• EXERCISE DESCRIPTION
From the line that contains "80米、90米、100米……仪" through the last line of the data, copy everything exactly and nothing else, omitting the pictures.

• EXERCISE DATA
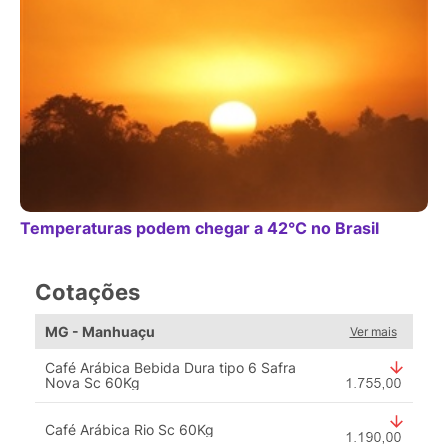
Temperaturas podem chegar a 42°C no Brasil
Cotações
MG - Manhuaçu
Ver mais
Café Arábica Bebida Dura tipo 6 Safra
Nova Sc 60Kg
Café Arábica Rio Sc 60Kg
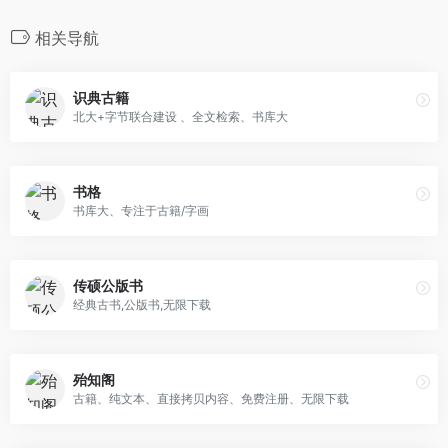
相关导航
识典古籍
北大+字节联合建设 、全文检索、书库大
书格
书库大、专注于古籍/字画
传硕公版书
经典古书,公版书,无限下载
殆知阁
古籍、纯文本、直接拷贝内容、免费注册、无限下载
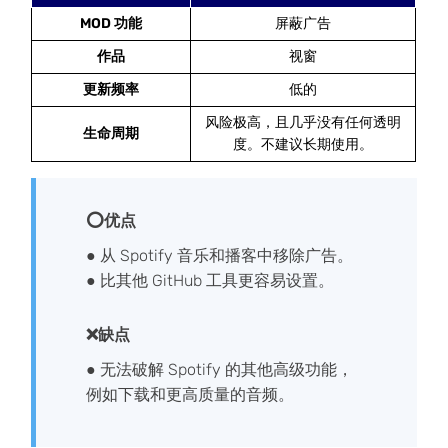
MOD 功能
屏蔽广告
作品
视窗
更新频率
低的
风险极高，且几乎没有任何透明
生命周期
度。不建议长期使用。
⭕优点
● 从 Spotify 音乐和播客中移除广告。
● 比其他 GitHub 工具更容易设置。
❌缺点
● 无法破解 Spotify 的其他高级功能，
例如下载和更高质量的音频。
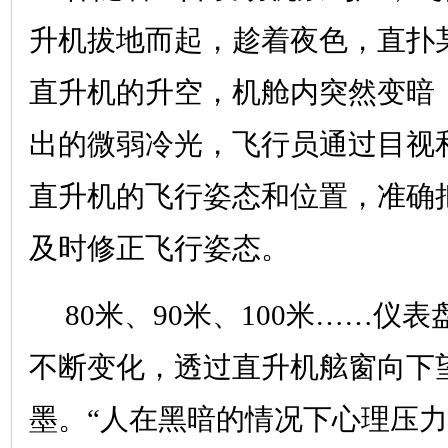
升机拔地而起，趁着夜色，直扑
直升机的升空，机舱内突然变暗
出的微弱冷光，飞行员通过目视
直升机的飞行姿态和位置，准确
及时修正飞行姿态。
80米、90米、100米……仪
不断变化，透过直升机舷窗向下
墨。“人在黑暗的情况下心理压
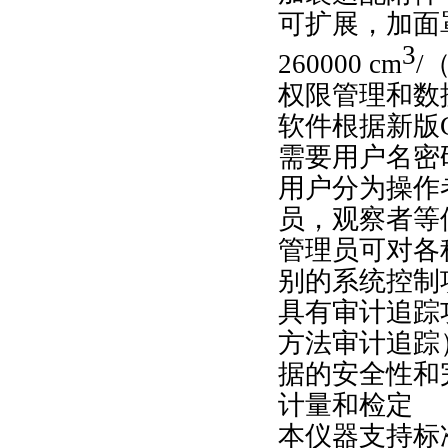
可扩展，加面
3
260000 cm
/
权限管理和数
软件根据新版
需要用户名密
用户分为操作
员，观察者等
管理员可对各
别的系统控制
具有审计追踪
方法审计追踪
据的安全性和
计量和检定
本仪器支持标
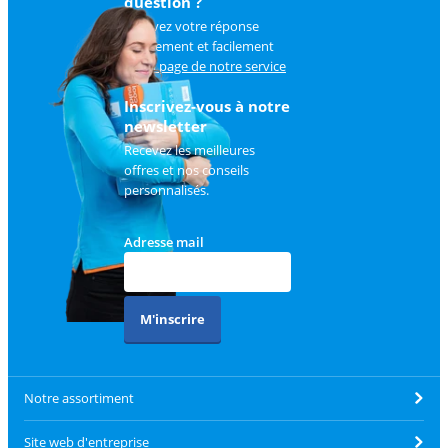
question ?
Trouvez votre réponse
rapidement et facilement
sur
la page de notre service
client
.
Inscrivez-vous à notre
newsletter
Recevez les meilleures
offres et nos conseils
personnalisés.
Adresse mail
M'inscrire
Notre assortiment
Site web d'entreprise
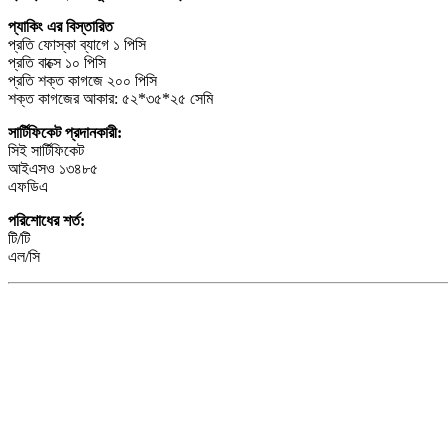
প্যাকিং এর বিস্তারিত
প্রতি ফোস্কা ব্যাগে ১ পিসি
প্রতি বাক্সে ১০ পিসি
প্রতি শক্ত কাগজে ২০০ পিসি
শক্ত কাগজের আকার: ৫২*৩৫*২৫ সেমি
সার্টিফিকেট প্রদানকারী:
সিই সার্টিফিকেট
আইএসও ১৩৪৮৫
এফডিএ
পরিশোধের শর্ত:
টি/টি
এল/সি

• ANSWER TO THIS TASK
80米、90米、100米……仪
不断变化，透过直升机舷窗向下
墨。“人在黑暗的情况下心理压
可扩展，加面
3
260000 cm
/
权限管理和数
软件根据新版
需要用户名密
用户分为操作
员，观察者等
管理员可对各
别的系统控制
具有审计追踪
方法审计追踪
据的安全性和
计量和检定
本仪器支持标
question ?
Trouvez votre réponse
rapidement et facilement
sur
la page de notre service
client
.
Inscrivez-vous à notre
newsletter
Recevez les meilleures
offres et nos conseils
personnalisés.
Adresse mail
M'inscrire
Notre assortiment
Site web d'entreprise
প্যাকিং এর বিস্তারিত
প্রতি ফোস্কা ব্যাগে ১ পিসি
প্রতি বাক্সে ১০ পিসি
প্রতি শক্ত কাগজে ২০০ পিসি
শক্ত কাগজের আকার: ৫২*৩৫*২৫ সেমি
সার্টিফিকেট প্রদানকারী:
সিই সার্টিফিকেট
আইএসও ১৩৪৮৫
এফডিএ
পরিশোধের শর্ত:
টি/টি
এল/সি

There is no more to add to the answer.